§ DESCRIPTION OF THE TASK
Check each line of the material. Copy those containing "atender".

§ SUPPLIED INFORMATION

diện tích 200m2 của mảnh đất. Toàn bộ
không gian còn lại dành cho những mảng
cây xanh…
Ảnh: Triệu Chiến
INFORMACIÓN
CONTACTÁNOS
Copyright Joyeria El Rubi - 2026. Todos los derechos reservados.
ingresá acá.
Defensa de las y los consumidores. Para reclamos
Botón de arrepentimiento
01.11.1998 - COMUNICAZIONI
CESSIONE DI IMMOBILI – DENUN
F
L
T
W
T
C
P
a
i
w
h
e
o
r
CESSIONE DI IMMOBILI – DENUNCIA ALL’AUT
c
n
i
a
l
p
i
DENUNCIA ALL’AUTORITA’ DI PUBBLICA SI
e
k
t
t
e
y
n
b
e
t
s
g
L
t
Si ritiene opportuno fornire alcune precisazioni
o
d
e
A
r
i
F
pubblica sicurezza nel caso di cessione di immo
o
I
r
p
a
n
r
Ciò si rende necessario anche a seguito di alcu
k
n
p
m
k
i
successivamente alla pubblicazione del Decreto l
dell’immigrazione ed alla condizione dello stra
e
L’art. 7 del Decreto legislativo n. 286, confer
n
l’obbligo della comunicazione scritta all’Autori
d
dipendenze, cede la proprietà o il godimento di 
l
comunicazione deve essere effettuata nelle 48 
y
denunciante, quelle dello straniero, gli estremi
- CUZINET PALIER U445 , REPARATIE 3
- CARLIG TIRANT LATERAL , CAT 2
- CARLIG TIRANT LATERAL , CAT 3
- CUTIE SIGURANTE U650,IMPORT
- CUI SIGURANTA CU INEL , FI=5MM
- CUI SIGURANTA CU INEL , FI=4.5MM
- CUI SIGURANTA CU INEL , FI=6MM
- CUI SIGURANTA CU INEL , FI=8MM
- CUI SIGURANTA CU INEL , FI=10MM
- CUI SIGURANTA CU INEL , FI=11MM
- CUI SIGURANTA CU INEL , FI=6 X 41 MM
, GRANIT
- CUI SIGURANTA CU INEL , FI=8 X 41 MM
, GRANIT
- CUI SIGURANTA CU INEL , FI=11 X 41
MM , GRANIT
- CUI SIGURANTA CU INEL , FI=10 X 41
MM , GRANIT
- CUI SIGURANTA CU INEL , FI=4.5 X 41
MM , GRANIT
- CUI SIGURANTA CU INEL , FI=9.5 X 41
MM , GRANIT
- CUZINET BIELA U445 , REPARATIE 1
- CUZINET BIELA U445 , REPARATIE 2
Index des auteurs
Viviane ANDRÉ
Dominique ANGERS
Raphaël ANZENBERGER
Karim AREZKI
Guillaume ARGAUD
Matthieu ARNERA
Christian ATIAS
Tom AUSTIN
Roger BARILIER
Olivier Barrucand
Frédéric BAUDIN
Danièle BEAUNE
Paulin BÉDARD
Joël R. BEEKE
...
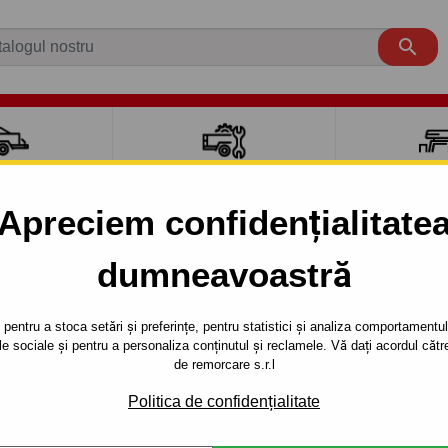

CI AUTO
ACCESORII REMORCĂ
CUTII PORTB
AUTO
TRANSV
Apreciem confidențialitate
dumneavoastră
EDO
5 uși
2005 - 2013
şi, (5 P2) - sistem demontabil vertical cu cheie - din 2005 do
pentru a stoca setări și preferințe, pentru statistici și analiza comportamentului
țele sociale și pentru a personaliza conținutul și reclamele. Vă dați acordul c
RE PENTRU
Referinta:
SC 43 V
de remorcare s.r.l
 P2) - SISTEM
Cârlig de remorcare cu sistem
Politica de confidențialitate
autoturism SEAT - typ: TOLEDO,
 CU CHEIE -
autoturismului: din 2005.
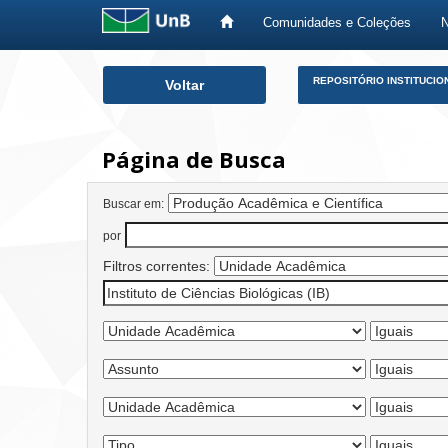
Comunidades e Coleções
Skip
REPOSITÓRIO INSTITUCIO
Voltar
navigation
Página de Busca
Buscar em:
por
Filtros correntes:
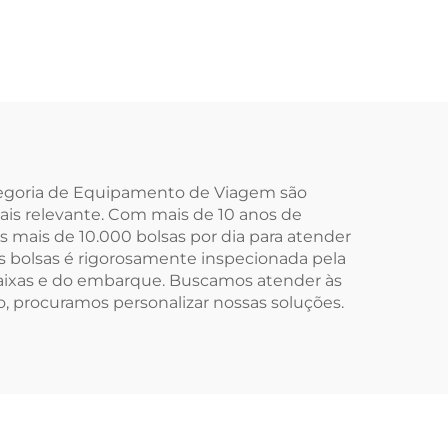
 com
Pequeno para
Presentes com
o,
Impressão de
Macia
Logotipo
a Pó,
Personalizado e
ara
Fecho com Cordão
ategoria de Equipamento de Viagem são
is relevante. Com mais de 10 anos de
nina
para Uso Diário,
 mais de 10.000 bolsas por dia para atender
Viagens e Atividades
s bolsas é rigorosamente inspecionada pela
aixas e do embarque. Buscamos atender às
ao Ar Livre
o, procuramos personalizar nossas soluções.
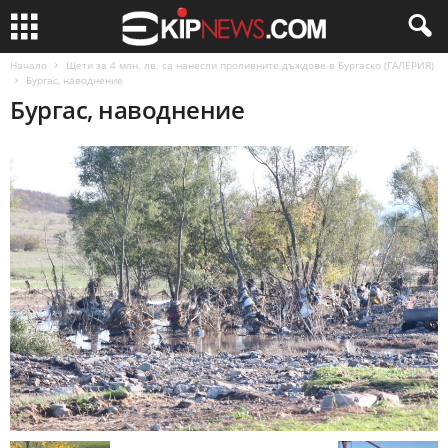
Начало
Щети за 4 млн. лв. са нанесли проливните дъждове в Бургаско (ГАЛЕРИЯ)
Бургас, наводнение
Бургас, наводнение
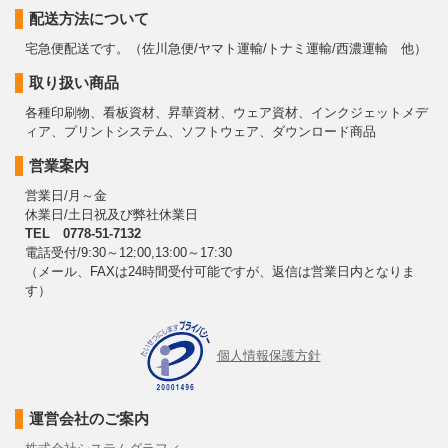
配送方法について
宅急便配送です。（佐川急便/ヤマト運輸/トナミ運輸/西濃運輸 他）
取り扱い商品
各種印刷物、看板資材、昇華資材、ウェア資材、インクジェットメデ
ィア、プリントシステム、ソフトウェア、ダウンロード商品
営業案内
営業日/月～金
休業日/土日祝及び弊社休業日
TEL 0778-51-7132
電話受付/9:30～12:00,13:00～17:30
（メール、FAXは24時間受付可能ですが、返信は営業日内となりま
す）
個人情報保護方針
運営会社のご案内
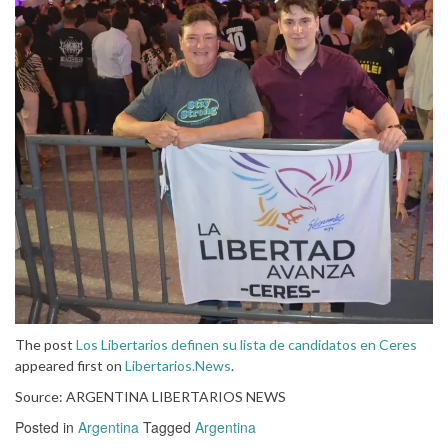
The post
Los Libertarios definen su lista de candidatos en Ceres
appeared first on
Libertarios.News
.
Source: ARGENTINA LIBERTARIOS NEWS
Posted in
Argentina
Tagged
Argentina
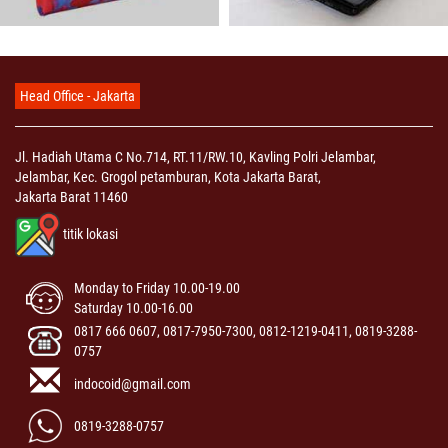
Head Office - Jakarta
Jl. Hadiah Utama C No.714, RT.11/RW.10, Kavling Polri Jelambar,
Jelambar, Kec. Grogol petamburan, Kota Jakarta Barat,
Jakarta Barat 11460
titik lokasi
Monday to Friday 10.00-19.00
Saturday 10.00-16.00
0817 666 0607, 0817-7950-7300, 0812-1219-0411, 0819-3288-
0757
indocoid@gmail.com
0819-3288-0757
...
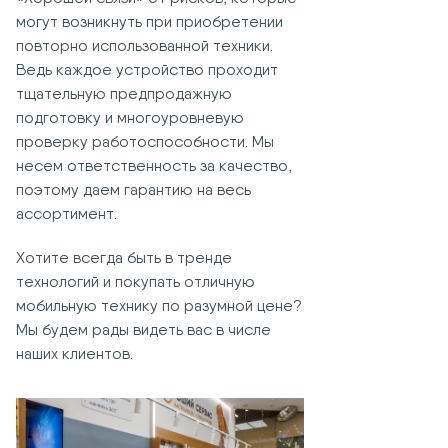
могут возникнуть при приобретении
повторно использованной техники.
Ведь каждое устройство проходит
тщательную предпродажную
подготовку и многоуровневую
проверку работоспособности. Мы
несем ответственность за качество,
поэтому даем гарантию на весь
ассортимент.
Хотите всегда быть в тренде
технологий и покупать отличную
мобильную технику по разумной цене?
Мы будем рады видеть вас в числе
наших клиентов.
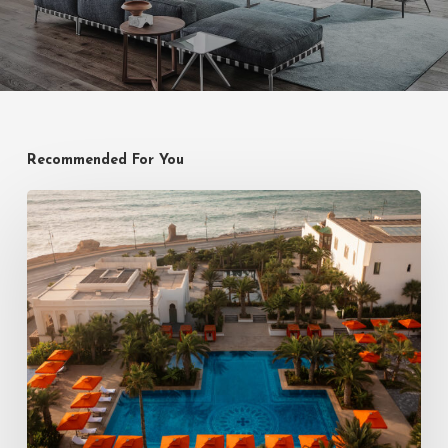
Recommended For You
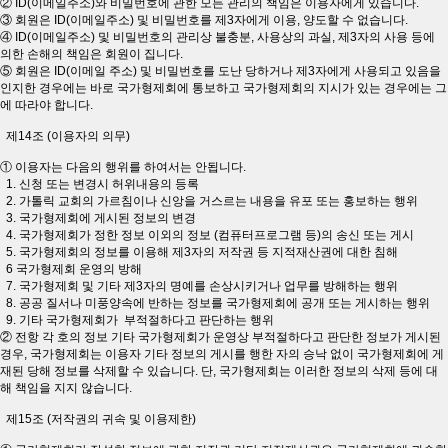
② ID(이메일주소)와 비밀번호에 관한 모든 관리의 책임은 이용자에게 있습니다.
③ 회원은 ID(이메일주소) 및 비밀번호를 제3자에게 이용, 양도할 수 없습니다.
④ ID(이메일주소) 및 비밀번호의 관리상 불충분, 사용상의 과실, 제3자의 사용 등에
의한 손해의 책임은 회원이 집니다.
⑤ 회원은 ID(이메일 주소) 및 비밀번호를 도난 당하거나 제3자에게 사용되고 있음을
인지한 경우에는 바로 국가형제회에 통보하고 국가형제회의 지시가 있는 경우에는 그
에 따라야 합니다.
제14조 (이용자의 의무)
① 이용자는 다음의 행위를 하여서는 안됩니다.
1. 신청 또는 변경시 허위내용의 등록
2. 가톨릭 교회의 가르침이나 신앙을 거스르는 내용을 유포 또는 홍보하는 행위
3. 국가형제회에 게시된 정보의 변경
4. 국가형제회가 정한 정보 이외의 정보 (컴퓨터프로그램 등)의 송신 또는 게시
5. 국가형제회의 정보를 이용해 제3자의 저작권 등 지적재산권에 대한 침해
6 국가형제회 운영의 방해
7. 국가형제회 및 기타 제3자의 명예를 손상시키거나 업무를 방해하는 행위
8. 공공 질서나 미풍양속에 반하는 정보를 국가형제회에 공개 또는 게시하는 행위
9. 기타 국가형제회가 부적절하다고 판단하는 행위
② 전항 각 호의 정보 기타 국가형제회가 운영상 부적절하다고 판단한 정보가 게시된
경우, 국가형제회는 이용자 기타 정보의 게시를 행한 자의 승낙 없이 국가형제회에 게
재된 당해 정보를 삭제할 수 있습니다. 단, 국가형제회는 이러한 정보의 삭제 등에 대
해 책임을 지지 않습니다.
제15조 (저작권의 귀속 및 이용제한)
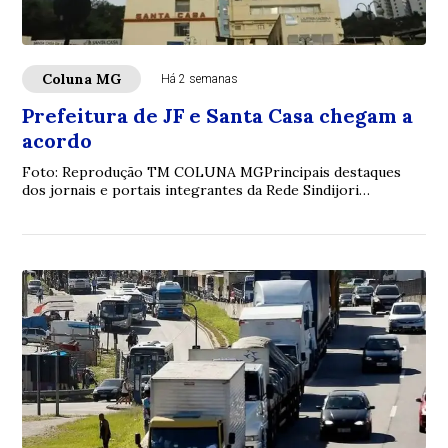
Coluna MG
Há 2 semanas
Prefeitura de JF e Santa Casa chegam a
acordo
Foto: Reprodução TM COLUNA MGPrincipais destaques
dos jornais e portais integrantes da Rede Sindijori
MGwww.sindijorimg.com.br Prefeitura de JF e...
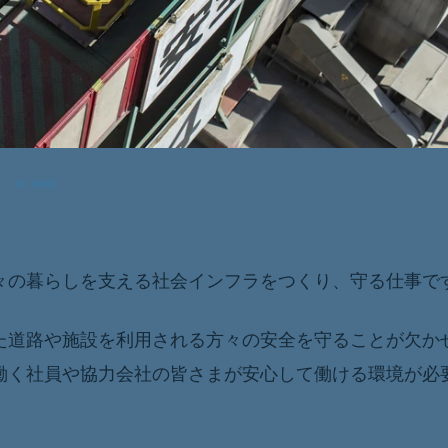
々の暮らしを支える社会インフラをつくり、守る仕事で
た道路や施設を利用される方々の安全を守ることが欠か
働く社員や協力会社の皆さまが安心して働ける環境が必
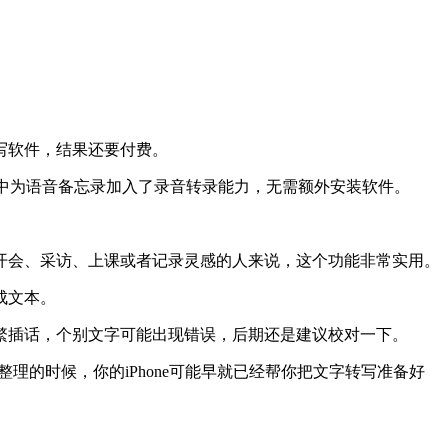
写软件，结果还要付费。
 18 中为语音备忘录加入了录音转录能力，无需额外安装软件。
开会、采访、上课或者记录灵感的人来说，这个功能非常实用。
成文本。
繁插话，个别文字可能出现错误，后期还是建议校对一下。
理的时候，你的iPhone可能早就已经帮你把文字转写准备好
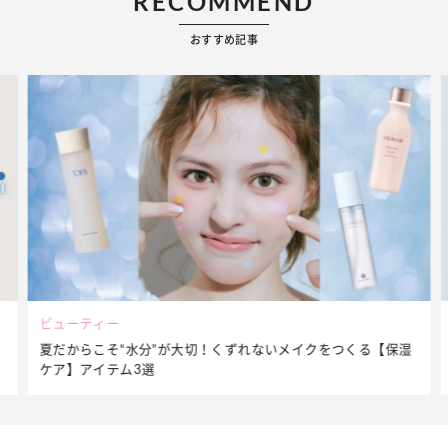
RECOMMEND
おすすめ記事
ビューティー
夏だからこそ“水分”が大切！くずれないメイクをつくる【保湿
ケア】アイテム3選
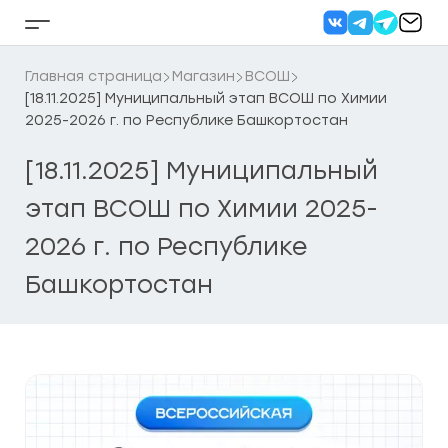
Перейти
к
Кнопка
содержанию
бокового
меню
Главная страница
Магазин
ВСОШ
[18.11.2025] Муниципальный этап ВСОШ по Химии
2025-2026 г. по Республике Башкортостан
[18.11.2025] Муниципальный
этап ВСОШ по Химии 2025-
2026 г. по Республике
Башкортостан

§ RESPONSE TO THE TASK
 mais de 10.000 bolsas por dia para atender
aixas e do embarque. Buscamos atender às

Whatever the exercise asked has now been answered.